HomeForumsRelationshipsHow autism works when it comes to feelings and relationsReply To: How autism works when it comes to feelings and relations

#403236
Anna
Participant

Now on a personal level, I agree with most part of what both of you wrote to me. I am genuinely afraid to not be worth of love. What attracts me in those broken boys, I do think it is a mirror effect: they are afraid of being loved and loving someone because they don’t feel good enough about themselves. Birds of a feather flock together, right? I did share strong and deep emotional connexion with the last one, because the two of us felt genuinely seen and understood. We accepted each other’s flaws because this is what we wanted from people; we knew we were broken, we knew people didn’t see our true colors and categorized us somewhere we didn’t want to be. How sweet it was to finally find someone who would maybe understand how you work and would live at the same pace as you?

Then, it just hit me a few days ago: while I was embracing him for his whole, he was being ok with me until he fully took conscious of which kind of person I am. I am not talking about my flaws but rather the positive notes within me and the life I choose to have as well as my background. He pushed me away because my bright sides made him feel inadequate, uncomfortable about himself and his own life. For as long as I could share with him my anxiety, my sadness and my traumas, he was here, making me feel safe and reassuring me. But.. from the moment I was sharing my successes, he was obviously genuinely happy, because he is not an evil person at all, yet at the same time, he knew he couldn’t do the same; sharing his professional and personal success.

It’s hard to fully accept when he said that I did nothing wrong and he actually loves to be around me because he was “constantly amazed by my personality and my successes” that.. indeed, nothing wrong happened between me and him and as Tee wrote “his rejection of you is in fact his deeper rejection of himself”. Because deep down, I was questioning myself, then if nothing was wrong and if he was genuinely happy with me, how comes he broke up? If everything was that fine between us, if he decided to leave me, then it just meant that I wasn’t good enough, despite me trying so hard, it wasn’t enough and him not telling me what he didn’t like which led him to break up, how was I supposed to improve in order to reach “his standards”? “Unfortunately there is nothing you can say or do to convince him that he is good enough for you, or good enough in general. He would need to heal that wound first.”

At the end, he admired my qualities and my life,  loved my flaws but couldn’t piece all of these together. The real me is the combination of everything. One of my best friends told me recently that being with someone is not only about matching a personality but also about being on the same page when it comes to personal and professional goals. Even if in 1 year he finally started to move forwards in his life, we wouldn’t be on the same page I think. Because if we both ended up at the same level here, then it would have meant that I wouldn’t have made much progresses from my side and I am at this point where everything is moving super fast for me.

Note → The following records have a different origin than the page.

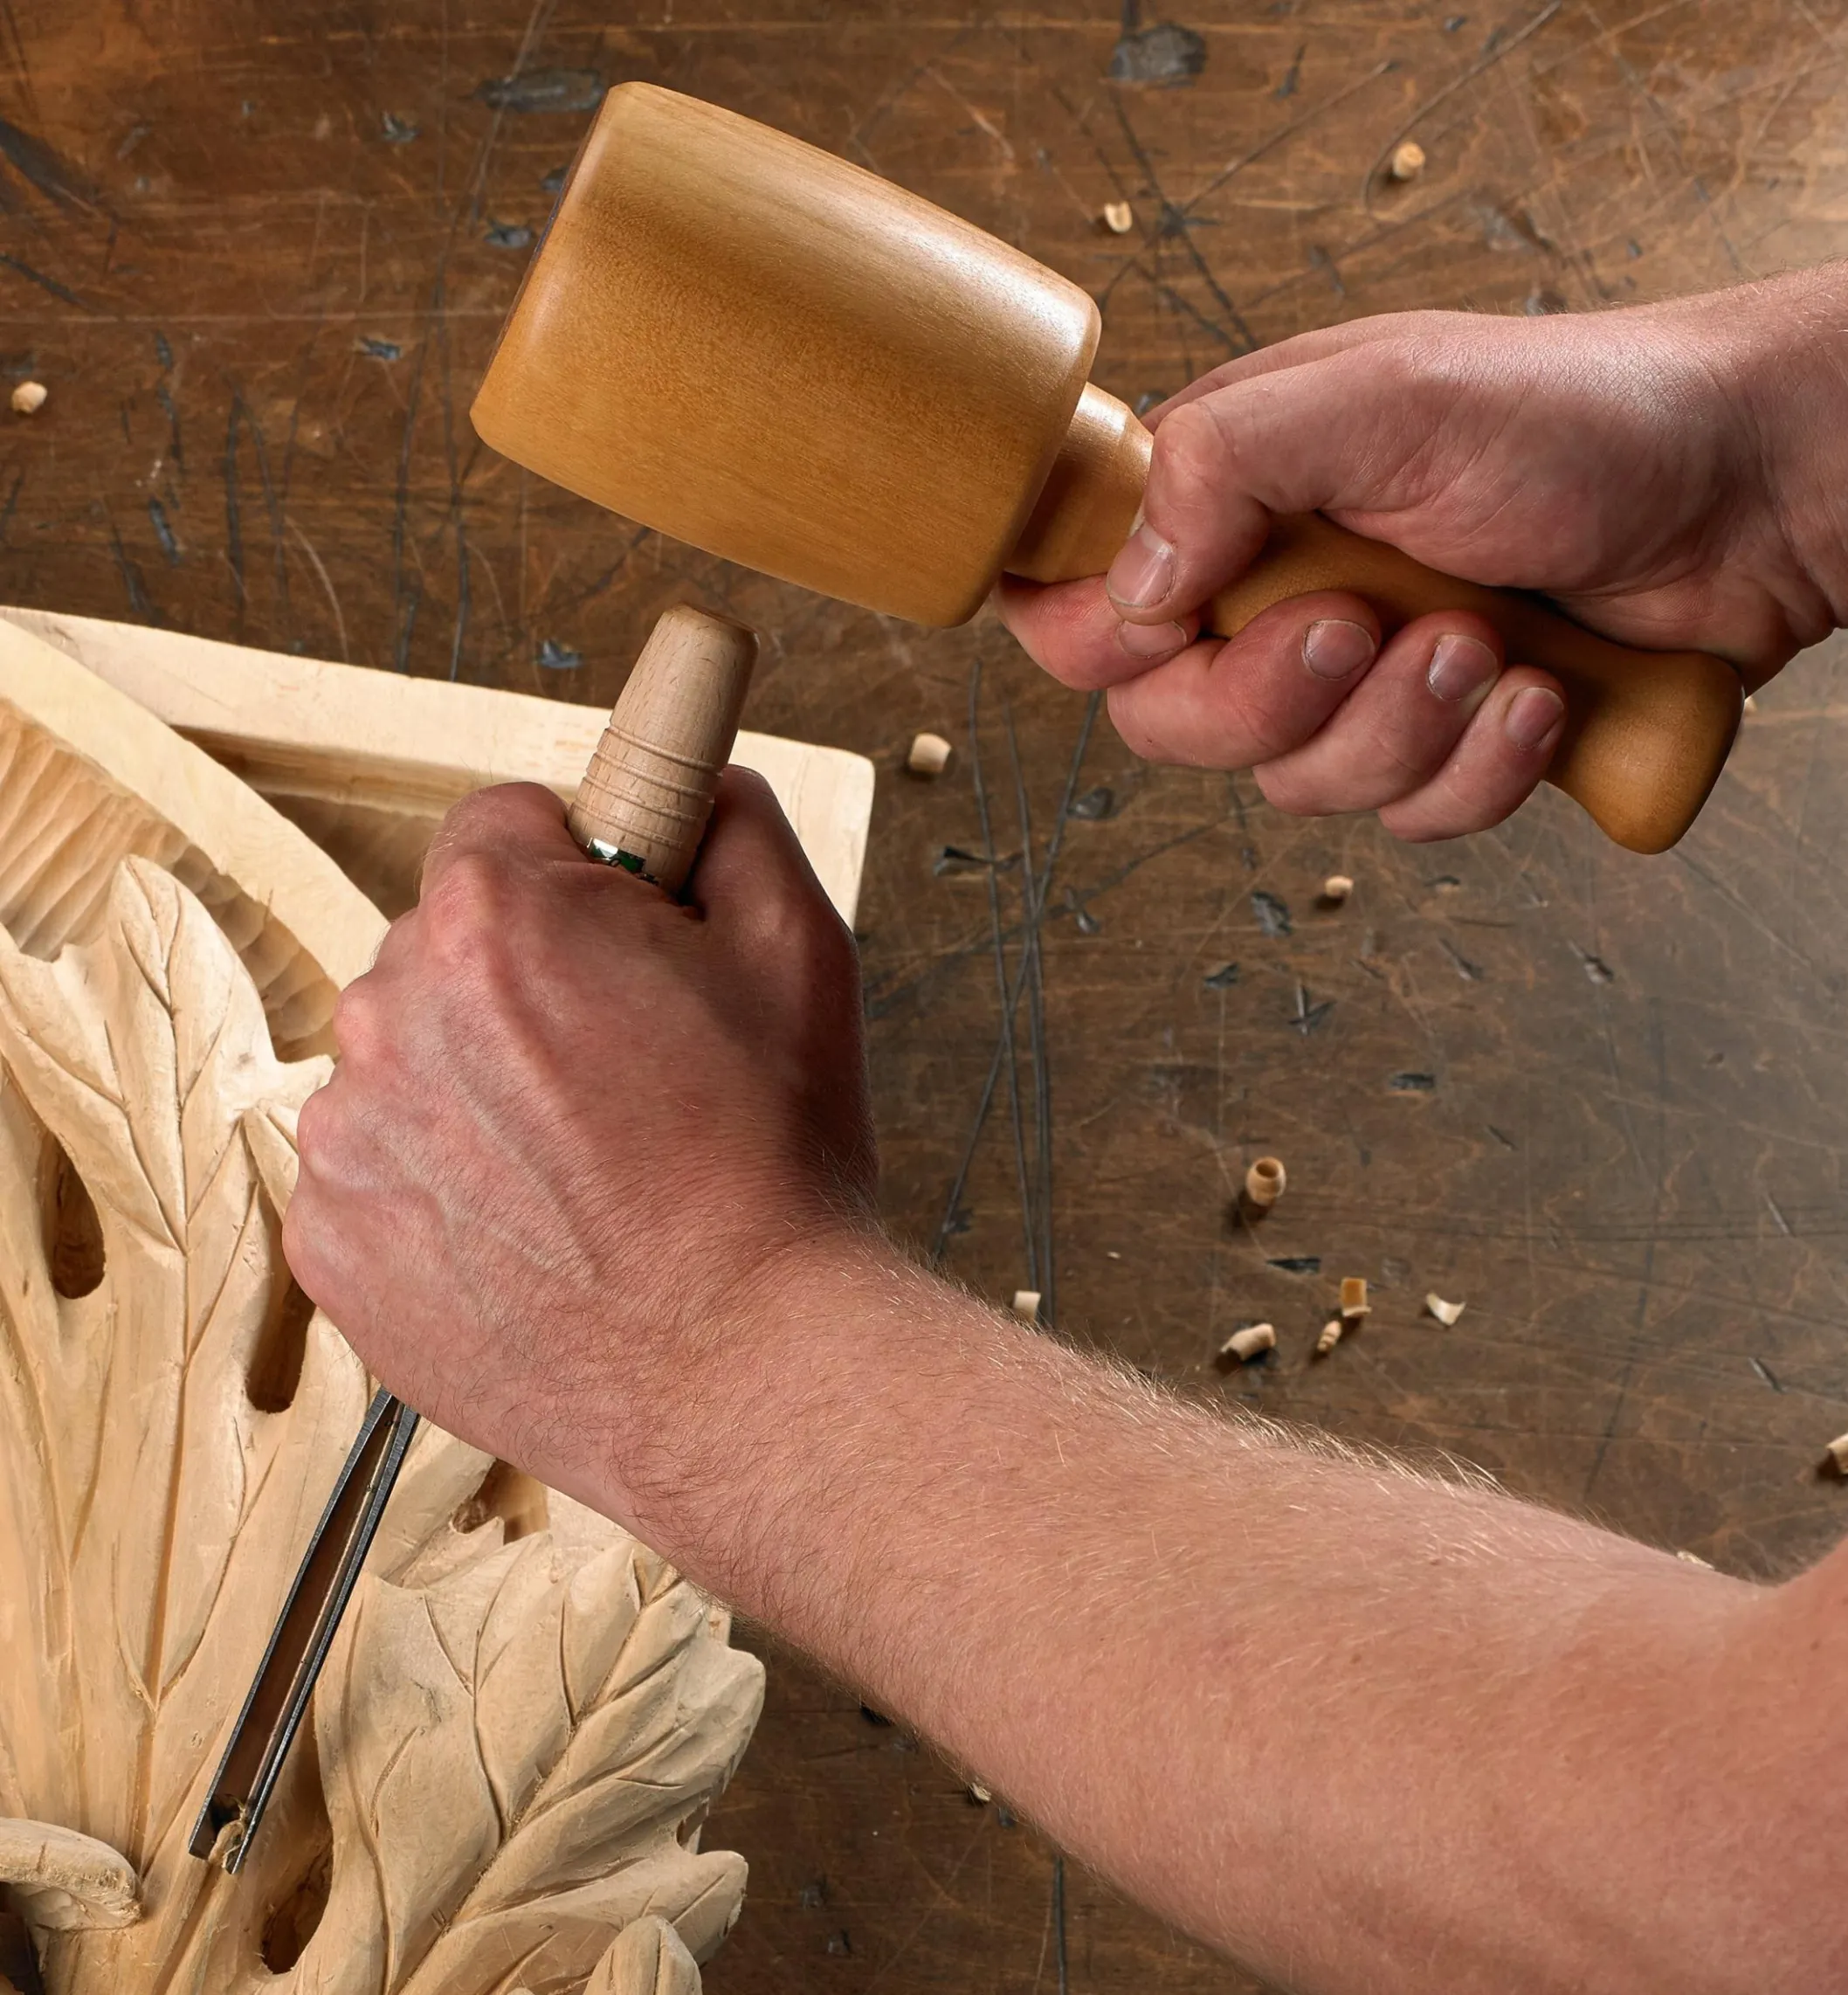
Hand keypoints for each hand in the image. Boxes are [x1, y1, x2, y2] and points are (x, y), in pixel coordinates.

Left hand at [283, 771, 876, 1518]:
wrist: (741, 1372)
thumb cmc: (775, 1168)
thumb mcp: (802, 952)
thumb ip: (735, 826)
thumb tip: (696, 783)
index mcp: (496, 917)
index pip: (503, 823)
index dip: (582, 873)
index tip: (627, 936)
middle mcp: (389, 1010)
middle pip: (450, 944)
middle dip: (531, 982)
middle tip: (631, 1071)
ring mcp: (348, 1136)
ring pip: (412, 1061)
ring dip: (483, 1088)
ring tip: (591, 1171)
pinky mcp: (331, 1243)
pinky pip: (381, 1169)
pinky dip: (445, 1188)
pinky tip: (538, 1233)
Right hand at [999, 271, 1847, 839]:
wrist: (1751, 493)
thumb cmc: (1583, 413)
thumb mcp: (1386, 397)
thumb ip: (1225, 464)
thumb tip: (1127, 583)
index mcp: (1230, 497)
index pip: (1075, 596)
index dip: (1095, 638)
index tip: (1170, 627)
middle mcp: (1277, 594)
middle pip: (1167, 721)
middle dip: (1268, 699)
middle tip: (1358, 630)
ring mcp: (1357, 680)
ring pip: (1294, 786)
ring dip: (1397, 729)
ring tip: (1487, 643)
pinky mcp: (1440, 747)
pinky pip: (1407, 821)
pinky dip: (1479, 770)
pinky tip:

My current relation is not perfect and does not necessarily full-fill my expectations when it comes to romantic partners. But for now I know he is good for me, we are both on the same professional page, we get along very well and it helps me a lot to move on. I don’t think it will last forever but I really appreciate him, we both share the same level of ambition and just like me he as a lot of projects going on: right now he is in France, in Strasbourg, taking part as speaker in conferences at the Council of Europe on behalf of our UN national office as their youth representative.

I mean, I need to be able to focus on myself and I don’t know, maybe it’s not the right way to do so but I feel like having a partner who is more professional/romantic than purely romantic is kind of helpful and boost me to keep succeeding in whatever I feel like it personally.